# Strict foldl

**Manuel M. T. Chakravarty
**
chak@cse.unsw.edu.au

*Fri, 07 Dec 2001 10:34:40 +1100*

"Ch. A. Herrmann" <herrmann@infosun.fmi.uni-passau.de> wrote,
>* which compiler settings do I have to pass to ghc-5.02
*>* in order to achieve that the strictness analyzer
*>* recognizes strictness of (+) in foldl and computes
*>* sum in constant space?
*>*
*>* Prelude> sum [1..10000000]
*>*
*>* had the following effect:
*>*
*>* PID USER PRI NI SIZE RSS SHARE STAT %CPU %MEM TIME COMMAND
*>* 23542 herrmann 20 0 250M 130M 97500 R 66.3 52.4 0:21 ghc-5.02
*
Is this what I think it is? Do you benchmark the
interpreter? Interpreted code isn't optimised.
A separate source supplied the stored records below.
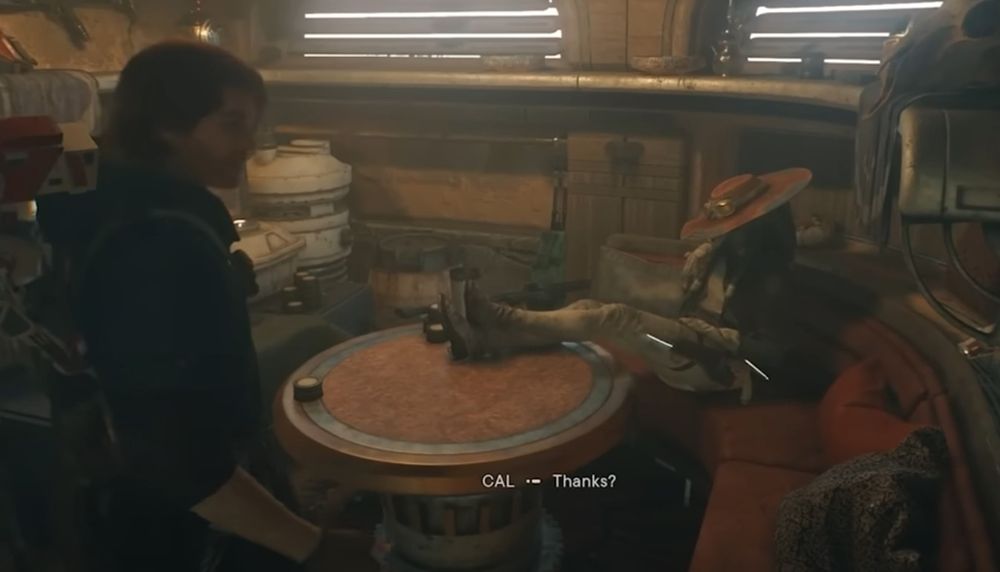
In order to click on table in this screenshot , I will do `click(458, 403)`.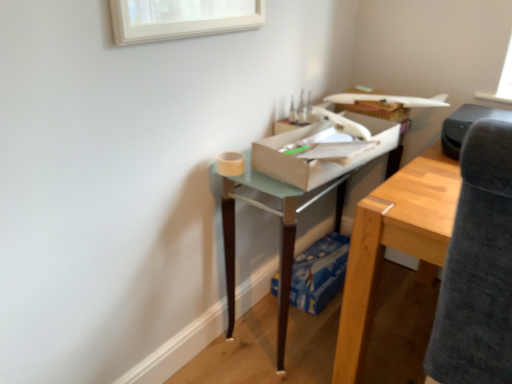
Where is `free space above blue cardboard box at lower center, which ranks as the 2th cardboard box in front-to-back order (from a real-world perspective)`? This screenshot has height=384, width=512. free space above blue cardboard box at lower center, which ranks as the 2th cardboard box in front-to-back order (from a real-world perspective) is located at coordinates (324, 259).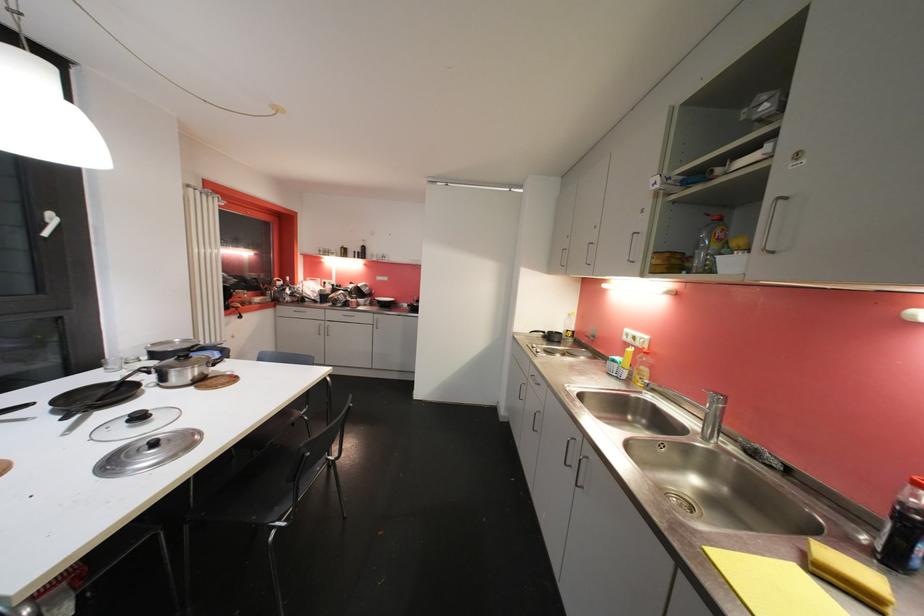
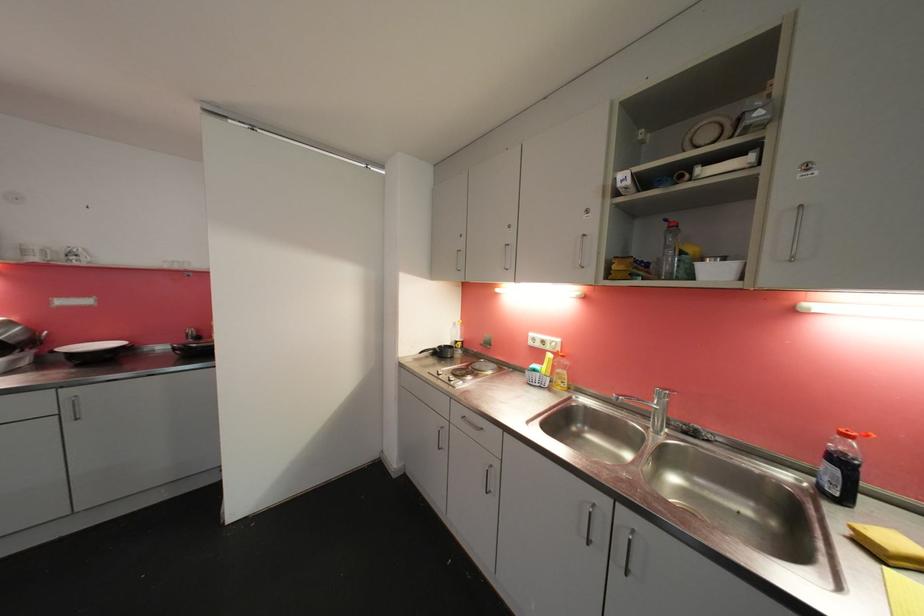
Locate, in the second image, the point that corresponds to pixel 618 363 in the first image.

(540, 373)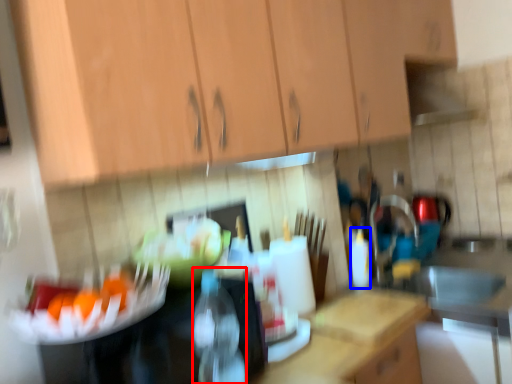
Question: Among these objects, which one is farthest to the camera, bottle (highlighted by a red box) or bottle (highlighted by a blue box)?

Choices:
 (A) bottle
 (B) bottle

Answer: (B)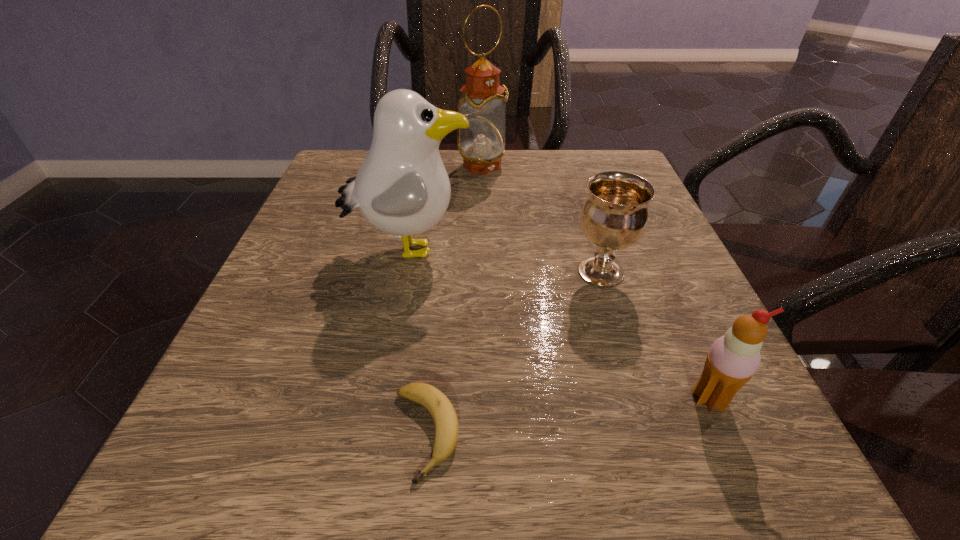
I want to click on object that ranks as the third closest to the chalice, so click(x=444, y=415).

Select which object is the closest to the farthest object. Please provide its 2D coordinates. Your answer should be formatted as a tuple, i.e. [(x, y)], where the tuple contains the x and y coordinates of a point satisfying the conditions above.

[(402, 188)]

Locate an element on the screen. vacant position in the image that satisfies the following two spatial constraints: 1. on the back side of the banana; 2. on the right side of the second object from right to left is located at coordinates (442, 272).

Find the location of `free space in the image that satisfies the following two spatial constraints: 1. on the beak of the second tallest object; 2. on the back side of the banana`. free space in the image that satisfies the following two spatial constraints: 1. on the beak of the second tallest object; 2. on the back side of the banana is located at coordinates (375, 434).

This screenshot has height=540, width=960. In order to click on vacant space that satisfies the following two spatial constraints: 1. on the back side of the chalice; 2. on the beak of the gull in this screenshot , I will do `click(593, 249)`.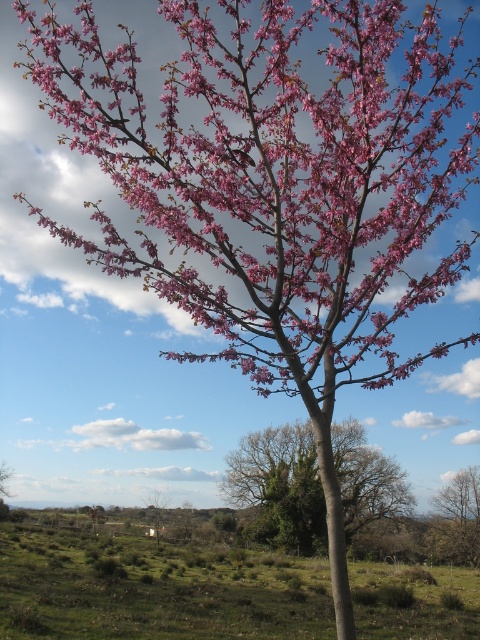
You are a hiker who wants to take a photo of the green rough bark tree at center and the pink matte tree at center. Since you have a wide angle lens, which tree should you stand closer to in order to capture both in the frame?

The green rough bark tree at center is larger in size than pink matte tree at center, so you should stand closer to the pink matte tree at center to ensure both trees fit within the frame.

You are standing in a park and see a tree with a point marked at coordinates (278,486). Based on the description, where on the tree is this point located?

The point at coordinates (278,486) is located on the green rough bark tree at center.

You are a painter standing at the edge of a field, looking at the green rough bark tree at center and the green matte house at center. Which object would you say is wider in your view?

The green rough bark tree at center is wider than the green matte house at center in your view.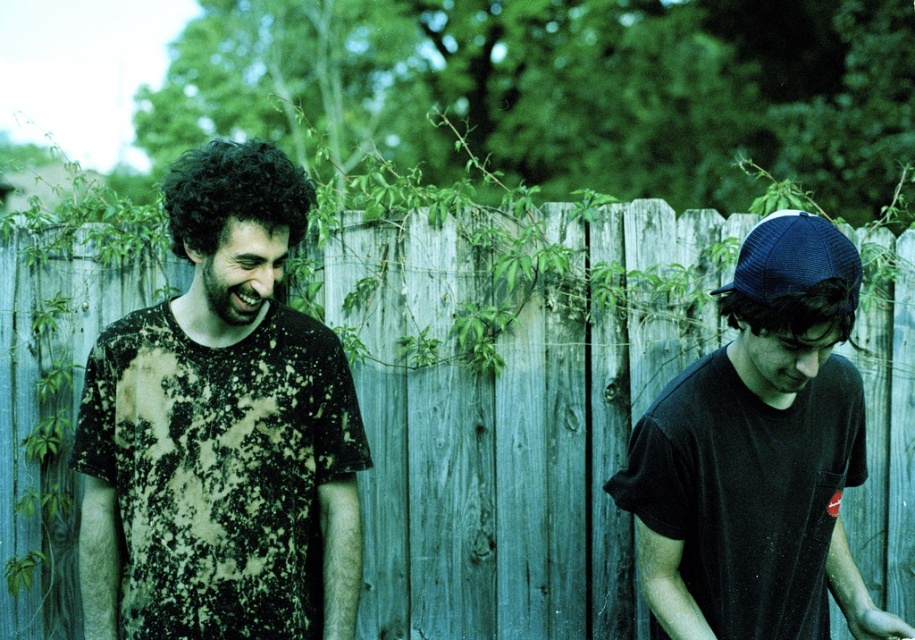
Question: Among these points, which one is farthest from the camera?

Choices:
 (A) (806, 216)
 (B) (576, 305)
When I
compile
main = print $ sum [1..10000000]
with -O2, it takes 13s on a 600MHz P3 and runs in 1.5MB of
space.
Now, you may think that `sum' should have been compiled
optimised in the Prelude and you just call this optimised
version from the interpreter. However, this reasoning is
flawed for a number of reasons (one being that you won't
make use of specialised versions of Prelude functions in
this way).
>* Of course, one could define a strict foldl oneself:
*>*
*>* > sfoldl f e [] = e
*>* > sfoldl f e (x:xs) = (sfoldl f $! (f e x)) xs
*>*
*>* ( > sfoldl (+) 0 [1..10000000]
*>* returns 50000005000000 in about a minute interpreted
*>* using 18MB of total space.)
*>*
*>* But with the own definition one has to redefine many of the prelude functions.
*
GHC's Prelude does not define `sum' in terms of foldl;
instead, it uses the definition
sum :: (Num a) => [a] -> a
sum l = sum' l 0
where
sum' [] a = a
sum' (x:xs) a = sum' xs (a+x)
The Prelude also defines a specialisation of the function
for `Integer' (which is what you get in your example) by way
of
{-# SPECIALISE sum :: [Integer] -> Integer #-}
I haven't checked the Core code produced for the above
definition, but as I know GHC, I am pretty sure that it
compiles the Prelude definition into a nice tight loop
making use of all available strictness.
Cheers,
Manuel